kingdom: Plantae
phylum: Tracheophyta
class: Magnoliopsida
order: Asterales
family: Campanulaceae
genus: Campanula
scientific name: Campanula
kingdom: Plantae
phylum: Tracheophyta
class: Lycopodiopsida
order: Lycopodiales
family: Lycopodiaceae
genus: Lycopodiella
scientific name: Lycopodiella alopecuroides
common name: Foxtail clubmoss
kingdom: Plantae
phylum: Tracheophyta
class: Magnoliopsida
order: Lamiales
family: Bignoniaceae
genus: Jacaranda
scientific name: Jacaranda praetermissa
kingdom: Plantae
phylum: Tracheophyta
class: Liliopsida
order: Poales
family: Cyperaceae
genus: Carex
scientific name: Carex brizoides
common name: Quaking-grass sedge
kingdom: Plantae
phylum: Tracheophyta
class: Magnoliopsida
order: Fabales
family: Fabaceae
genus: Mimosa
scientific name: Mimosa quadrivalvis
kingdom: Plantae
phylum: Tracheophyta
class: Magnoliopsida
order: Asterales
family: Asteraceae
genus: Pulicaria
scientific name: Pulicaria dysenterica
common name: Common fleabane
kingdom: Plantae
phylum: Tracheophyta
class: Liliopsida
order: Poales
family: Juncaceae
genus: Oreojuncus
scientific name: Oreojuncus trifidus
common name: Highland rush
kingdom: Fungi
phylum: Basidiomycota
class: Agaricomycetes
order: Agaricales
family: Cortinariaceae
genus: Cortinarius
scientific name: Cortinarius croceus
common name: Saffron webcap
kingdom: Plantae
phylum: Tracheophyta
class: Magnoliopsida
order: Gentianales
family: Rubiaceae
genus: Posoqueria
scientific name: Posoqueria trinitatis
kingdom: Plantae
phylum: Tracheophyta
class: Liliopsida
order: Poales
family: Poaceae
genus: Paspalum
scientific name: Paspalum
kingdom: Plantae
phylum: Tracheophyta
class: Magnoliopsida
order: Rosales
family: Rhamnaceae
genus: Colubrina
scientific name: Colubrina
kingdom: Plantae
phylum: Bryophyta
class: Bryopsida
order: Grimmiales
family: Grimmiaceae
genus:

● ● ● ● ●

§ **REQUIRED TASK**:
Write out every line of the listing above, unchanged and in the same order.

§ **WRITTEN ANSWER**:
kingdom: Plantae
phylum: Tracheophyta
class: Magnoliopsida
order: Asterales
family: Campanulaceae
genus: Campanula
scientific name: Campanula
kingdom: Plantae
phylum: Tracheophyta
class: Lycopodiopsida
order: Lycopodiales
family: Lycopodiaceae
genus: Lycopodiella
scientific name: Lycopodiella alopecuroides
common name: Foxtail clubmoss
kingdom: Plantae
phylum: Tracheophyta
class: Magnoliopsida
order: Lamiales
family: Bignoniaceae
genus: Jacaranda
scientific name: Jacaranda praetermissa
kingdom: Plantae
phylum: Tracheophyta
class: Liliopsida
order: Poales
family: Cyperaceae
genus: Carex
scientific name: Carex brizoides
common name: Quaking-grass sedge
kingdom: Plantae
phylum: Tracheophyta
class: Magnoliopsida
order: Fabales
family: Fabaceae
genus: Mimosa
scientific name: Mimosa quadrivalvis
kingdom: Plantae
phylum: Tracheophyta
class: Magnoliopsida
order: Asterales
family: Asteraceae
genus: Pulicaria
scientific name: Pulicaria dysenterica
common name: Common fleabane
kingdom: Plantae
phylum: Tracheophyta
class: Liliopsida
order: Poales
family: Juncaceae
genus: Oreojuncus
scientific name: Oreojuncus trifidus
common name: Highland rush
kingdom: Fungi
phylum: Basidiomycota
class: Agaricomycetes
order: Agaricales
family: Cortinariaceae
genus: Cortinarius
scientific name: Cortinarius croceus
common name: Saffron webcap
kingdom: Plantae
phylum: Tracheophyta
class: Magnoliopsida
order: Gentianales
family: Rubiaceae
genus: Posoqueria
scientific name: Posoqueria trinitatis
kingdom: Plantae
phylum: Tracheophyta
class: Liliopsida
order: Poales
family: Poaceae
genus: Paspalum
scientific name: Paspalum
kingdom: Plantae
phylum: Tracheophyta
class: Magnoliopsida
order: Rosales
family: Rhamnaceae
genus: Colubrina
scientific name: Colubrina
kingdom: Plantae
phylum: Bryophyta
class: Bryopsida
order: Grimmiales
family: Grimmiaceae
genus:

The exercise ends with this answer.